Commercial airlines around the world canceled more than 4,300 flights over the Christmas weekend, as a mounting wave of COVID-19 infections driven by the Omicron variant created greater uncertainty and misery for holiday travelers.

Airline carriers globally scrapped at least 2,366 flights on Friday, which fell on Christmas Eve and is typically a heavy day for air travel, according to a running tally on the flight-tracking website FlightAware.com. Nearly 9,000 more flights were delayed.

The website showed that 1,616 Christmas Day flights were called off worldwide, along with 365 more that had been scheduled for Sunday.

Commercial air traffic within the United States and into or out of the country accounted for more than a quarter of all the canceled flights over the weekend, FlightAware data showed.

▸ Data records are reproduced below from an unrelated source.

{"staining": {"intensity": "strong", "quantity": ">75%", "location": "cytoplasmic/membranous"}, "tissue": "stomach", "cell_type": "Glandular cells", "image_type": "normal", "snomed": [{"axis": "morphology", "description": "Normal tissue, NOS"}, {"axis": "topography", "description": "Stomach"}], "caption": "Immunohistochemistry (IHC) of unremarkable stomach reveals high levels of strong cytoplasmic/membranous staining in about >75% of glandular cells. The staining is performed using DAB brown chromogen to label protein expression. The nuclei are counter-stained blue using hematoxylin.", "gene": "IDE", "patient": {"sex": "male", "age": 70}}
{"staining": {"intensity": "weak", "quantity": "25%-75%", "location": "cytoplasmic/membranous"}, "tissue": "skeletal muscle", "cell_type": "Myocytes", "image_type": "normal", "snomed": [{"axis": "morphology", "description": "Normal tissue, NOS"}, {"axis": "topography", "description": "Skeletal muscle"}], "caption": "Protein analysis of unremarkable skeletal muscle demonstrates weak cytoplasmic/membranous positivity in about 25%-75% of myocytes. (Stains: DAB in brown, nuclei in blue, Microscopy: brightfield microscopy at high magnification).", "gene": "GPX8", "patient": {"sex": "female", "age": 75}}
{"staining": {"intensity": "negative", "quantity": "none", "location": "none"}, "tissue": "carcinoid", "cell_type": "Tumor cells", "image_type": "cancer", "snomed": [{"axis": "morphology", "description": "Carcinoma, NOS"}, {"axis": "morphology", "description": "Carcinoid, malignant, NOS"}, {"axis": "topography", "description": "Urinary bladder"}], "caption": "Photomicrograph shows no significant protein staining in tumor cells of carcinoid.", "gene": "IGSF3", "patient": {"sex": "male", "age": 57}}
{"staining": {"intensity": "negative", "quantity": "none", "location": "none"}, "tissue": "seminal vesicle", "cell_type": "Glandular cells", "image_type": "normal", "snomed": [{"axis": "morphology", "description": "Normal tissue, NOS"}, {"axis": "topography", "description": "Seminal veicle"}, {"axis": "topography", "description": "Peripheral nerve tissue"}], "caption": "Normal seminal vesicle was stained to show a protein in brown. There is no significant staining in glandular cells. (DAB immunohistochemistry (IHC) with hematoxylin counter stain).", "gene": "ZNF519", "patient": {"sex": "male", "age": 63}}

In Australia, thousands of festive journeys were affected on Friday, with more than 100 domestic flights from Sydney and Melbourne to other cities cancelled.

An arriving passenger is administered a COVID-19 test at the Tom Bradley International Terminal in Los Angeles, California, U.S., December 23, 2021. /CFP

An arriving passenger is administered a COVID-19 test at the Tom Bradley International Terminal in Los Angeles, California, U.S., December 23, 2021. /CFP

Among the first U.S. carriers to report a wave of holiday weekend cancellations were United Airlines and Delta Air Lines, which scrubbed nearly 280 flights combined on Friday alone, citing personnel shortages amid the surge of COVID-19 infections.

COVID-19 infections have surged in the United States in recent days due to the highly transmissible variant Omicron, which was first detected in November and now accounts for nearly three-quarters of U.S. cases and as many as 90 percent in some areas, such as the Eastern Seaboard.

While recent research suggests Omicron produces milder illness, and a lower rate of hospitalizations, than previous variants of COVID-19, health officials are concerned by the number of cases. One in 20 Londoners had COVID-19 last week, a figure that could rise to one in 10 by early next week, according to data released on Thursday by the Office for National Statistics.

UK government data showed a record tally of 122,186 new infections nationwide on Friday, marking a third day in which the number of known cases has surpassed 100,000.